Wednesday, July 27, 2011

Five Tips to Keep Customers Happy

A happy customer is a return customer. And courting return customers is easier on the bottom line then expending resources always searching for new customers. But small blunders can send even the most loyal customers to the competition without even a wave goodbye. A little upfront time spent improving your customer service approach will save the headache of trying to repair damaged customer relationships.
Respond to Emails and Phone Calls
A company that quickly returns customer phone calls has an edge in building customer loyalty. Trust exists when customers know their concerns and questions are taken seriously. A customer that trusts a business is more likely to continue purchasing from that business and recommending it to others.
Honor Appointments
There is nothing quite as frustrating for a customer than scheduling an appointment with a business or service provider only to be kept waiting. Or worse yet, to be stood up. Remember, customers may need to take time off work or juggle other appointments to meet with you. If you are detained, plan to be no more than five minutes late and call to let the customer know you are on your way. Reschedule when necessary, but do so with 24 hours notice so the disruption to the customer's schedule is minimized. Keep appointment rescheduling to a minimum and make sure the client has a consistent contact when scheduling appointments.

Data excerpt —
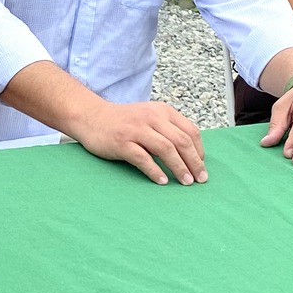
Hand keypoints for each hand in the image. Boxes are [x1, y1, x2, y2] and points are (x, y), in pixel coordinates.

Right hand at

What to do —
Pick up the post on keeping customers happy right after its last sentence and carry it on. The listing has no connection to the post on keeping customers happy.

Exercise answer —
Respond to Information Requests
When someone requests information about your company via e-mail, a Website form, over the phone or through some other means, he or she expects a response. When a company fails to respond, whether due to poor organization, incorrect contacts or a busy schedule, customers are left feeling abandoned. Have a policy in place for responding to information requests. For example, make it clear to customers that you will respond within one business day to their questions and requests. Make sure all your employees are aware of the policy and stick to it. Your customers will thank you!
Keep Promises
If you promise to complete a job by a specific date, do so. If you offer a money-back guarantee, honor it. If you advertise a 24-hour response time, you had better make sure you contact your customer within 24-hours. If you can not keep your promises, it is better not to make them or at least be realistic with what your company's capabilities are. When you make a promise to customers will hold you to it.
Say Hello
When a customer walks into your business, show them they matter. A smile and a friendly hello tell the customer he or she is important. Even if you are busy with other customers, acknowledge each customer who walks into your store or who is in line at your counter. A simple, I will be with you in a minute, goes a long way towards building good will. And good will is the basis of strong business relationships that stand the test of time.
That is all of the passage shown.